Source: Australian Bureau of Statistics, Housing Occupancy and Costs 2019-20 financial year
While the above chart shows that home ownership is diminishing, to the casual observer this data would suggest that roughly one-third of Australian homes are owned with no mortgage. This is not correct, due to the fact that rented properties may also have no debt.
Property investors may be more likely to have a mortgage than an owner occupier, but their mortgage status depends on their age. Baby Boomers are more likely to own multiple investment properties due to the length of time that they have been growing their wealth and the fact that many of them would have also inherited property or cash from their parents if/when they passed away, enabling them to extinguish debt. Data from the ATO also indicates that a larger proportion of Baby Boomer investors have no debt relative to other property investors:
So, if so, many Baby Boomers have no mortgage on their PPOR and are debt free on their investment portfolio, why would they be selling up?
A Rush for the Exit, or an Exit Strategy?
According to research conducted by NSW Treasury in 2022 (“Holding periods of residential property buyers in NSW”), investors hold properties for an average of 8.8 years. So, it is logical that as Australia’s housing stock grows and the proportion of property investors is growing, the total number of properties being sold by investors will also continue to grow.
Over the last 5 years, we can clearly see that more investment properties have been sold than in the previous period. But these sales are being offset by an equivalent number of investors that are entering the market as working-age investors seek to build their portfolios. Furthermore, Australia’s population growth and growing share of renters ensure that there will be a constant and growing demand for investment properties in the coming years.
Nonetheless, as Baby Boomers (in particular) age, it is not unrealistic to assume that they will seek to sell out of their fixed assets. This will free up capital that they can use in retirement and should result in an orderly and consistent rate of transfers over the coming years. Investors that own multiple properties will seek to sell down over an extended period of time to minimise tax and maximise what they can reinvest in high-yielding investments.

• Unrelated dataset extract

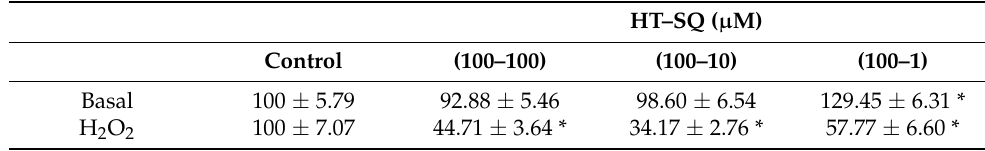
Table 4. DNA damage in MDA-MB-231 cells in basal state (blue) and with H 2 O 2 burst (orange) after treatment with HT at 100 µ M combined with SQ (100, 10 and 1 µ M) for 24 h followed by another 24 h with fresh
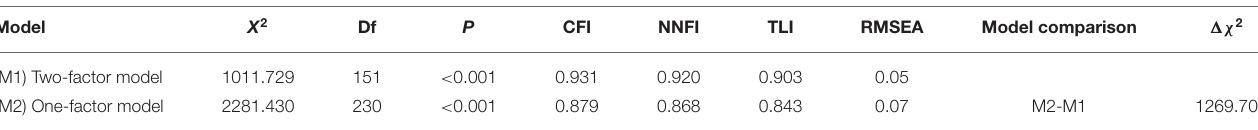
TABLE 4 | Summary of model fit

Despite the grumbling and complaining about state government intervention making it too expensive and nerve-wracking to continue holding property as a landlord, the main reason my Dad is selling is to transition his wealth out of housing and into something that he can use in retirement or pass on to his grandchildren.

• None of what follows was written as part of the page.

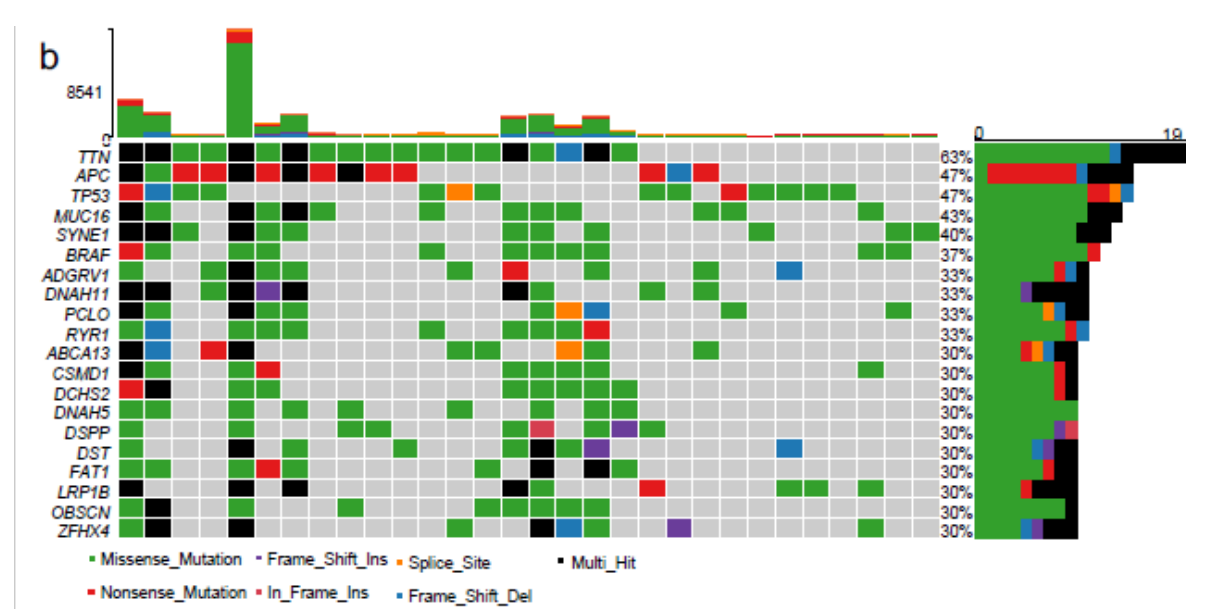
Figure 4. Oncoplot of the 20 most frequent mutations in “ not highly infiltrated ” vs. “ very highly infiltrated ” CRCs. ( a ) Top mutated genes in the “ not highly infiltrated ” ( “ low ” plus “ highly infiltrated) CRCs. ( b ) Top mutated genes in the “ very highly ” infiltrated CRCs. The upper chart of the diagrams represents the number of hits for every single patient. On the left are the genes ’ names; the grid represents the gene status for every patient (the colour code for the alteration subtypes is in the legend on the bottom); on the right, the percentual frequency and the absolute number of each gene alteration.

In fact, this strategy has been years in the marking. He spent the last decade clearing all of his debt using the Domino Effect (which is to pay off one investment property, then use the free cashflow to pay off the second, and so on at an ever-increasing pace until they are all debt free). He now plans to sell one house each financial year until he passes away, and we all hope that is still a long way off.
This strategy provides flexibility in tax planning and how Dad chooses to invest or spend the money that his property portfolio has generated for him and ensure that he can continue to generate a consistent rental income from his occupied portfolio until they are all sold.
My father is a very modest person, and he continues to be a great mentor to myself and many others whose lives have been transformed by his guidance over the years, but I do think he was perhaps a little bit premature in declaring his exit from the property market given that it is going to take more than a decade to complete.